• WHAT YOU NEED TO DO
Your answer should consist solely of the lines from the one containing "sebuah baris baru |" through the end of the entries below, duplicated exactly.

====== DATA EXCERPTS

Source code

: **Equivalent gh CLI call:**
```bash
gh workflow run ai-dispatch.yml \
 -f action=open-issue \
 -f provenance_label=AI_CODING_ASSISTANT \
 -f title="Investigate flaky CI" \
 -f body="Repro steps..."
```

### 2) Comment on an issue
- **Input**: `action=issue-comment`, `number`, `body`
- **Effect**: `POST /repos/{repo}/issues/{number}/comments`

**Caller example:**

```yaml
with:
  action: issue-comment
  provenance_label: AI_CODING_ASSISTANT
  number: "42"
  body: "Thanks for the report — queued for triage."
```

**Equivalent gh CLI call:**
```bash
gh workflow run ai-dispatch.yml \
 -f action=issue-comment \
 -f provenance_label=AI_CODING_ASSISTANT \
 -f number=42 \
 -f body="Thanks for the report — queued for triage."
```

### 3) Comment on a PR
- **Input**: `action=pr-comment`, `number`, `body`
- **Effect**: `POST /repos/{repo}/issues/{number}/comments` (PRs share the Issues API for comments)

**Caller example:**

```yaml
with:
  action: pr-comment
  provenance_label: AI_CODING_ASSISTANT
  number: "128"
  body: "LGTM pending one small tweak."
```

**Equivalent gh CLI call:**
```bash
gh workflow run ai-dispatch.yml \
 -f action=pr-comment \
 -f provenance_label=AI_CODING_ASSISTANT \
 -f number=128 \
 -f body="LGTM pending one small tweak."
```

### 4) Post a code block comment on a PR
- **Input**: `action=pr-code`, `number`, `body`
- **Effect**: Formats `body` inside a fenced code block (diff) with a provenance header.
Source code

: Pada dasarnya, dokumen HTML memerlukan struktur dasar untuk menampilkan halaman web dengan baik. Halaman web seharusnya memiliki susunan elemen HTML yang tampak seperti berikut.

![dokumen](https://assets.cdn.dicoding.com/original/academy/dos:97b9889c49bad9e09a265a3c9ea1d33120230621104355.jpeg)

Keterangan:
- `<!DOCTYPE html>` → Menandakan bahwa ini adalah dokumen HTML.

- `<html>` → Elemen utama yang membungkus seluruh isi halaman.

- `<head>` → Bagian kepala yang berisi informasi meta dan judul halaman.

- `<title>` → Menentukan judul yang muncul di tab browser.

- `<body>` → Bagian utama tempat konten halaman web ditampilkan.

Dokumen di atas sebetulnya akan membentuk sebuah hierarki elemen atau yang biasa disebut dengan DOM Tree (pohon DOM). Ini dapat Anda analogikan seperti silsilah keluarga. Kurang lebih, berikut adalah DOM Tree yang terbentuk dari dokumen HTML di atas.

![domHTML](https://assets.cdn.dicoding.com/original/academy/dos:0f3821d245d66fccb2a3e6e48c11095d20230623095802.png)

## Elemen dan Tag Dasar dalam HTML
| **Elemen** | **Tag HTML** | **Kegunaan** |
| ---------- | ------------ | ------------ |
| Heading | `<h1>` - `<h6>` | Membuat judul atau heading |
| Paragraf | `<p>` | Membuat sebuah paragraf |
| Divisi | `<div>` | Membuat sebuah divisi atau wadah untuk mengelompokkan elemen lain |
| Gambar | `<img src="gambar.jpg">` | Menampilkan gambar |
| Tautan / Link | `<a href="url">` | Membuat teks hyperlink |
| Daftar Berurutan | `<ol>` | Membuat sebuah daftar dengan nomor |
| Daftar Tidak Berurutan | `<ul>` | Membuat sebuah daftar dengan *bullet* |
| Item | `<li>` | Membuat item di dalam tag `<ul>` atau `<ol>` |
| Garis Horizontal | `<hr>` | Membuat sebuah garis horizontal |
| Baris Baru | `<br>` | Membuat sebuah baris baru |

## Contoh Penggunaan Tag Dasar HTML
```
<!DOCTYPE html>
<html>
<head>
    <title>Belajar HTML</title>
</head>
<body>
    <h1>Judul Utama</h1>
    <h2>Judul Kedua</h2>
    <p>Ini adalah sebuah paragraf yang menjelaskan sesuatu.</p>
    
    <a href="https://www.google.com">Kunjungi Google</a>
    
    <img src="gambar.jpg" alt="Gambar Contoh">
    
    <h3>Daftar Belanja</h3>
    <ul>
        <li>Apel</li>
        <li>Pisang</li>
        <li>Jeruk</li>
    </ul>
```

============

• ANSWER FOR THIS EXERCISE
| Baris Baru | `<br>` | Membuat sebuah baris baru |

## Contoh Penggunaan Tag Dasar HTML
```
<!DOCTYPE html>
<html>
<head>
    <title>Belajar HTML</title>
</head>
<body>
    <h1>Judul Utama</h1>
    <h2>Judul Kedua</h2>
    <p>Ini adalah sebuah paragraf yang menjelaskan sesuatu.</p>
    
    <a href="https://www.google.com">Kunjungi Google</a>
    
    <img src="gambar.jpg" alt="Gambar Contoh">
    
    <h3>Daftar Belanja</h3>
    <ul>
        <li>Apel</li>
        <li>Pisang</li>
        <li>Jeruk</li>
    </ul>
```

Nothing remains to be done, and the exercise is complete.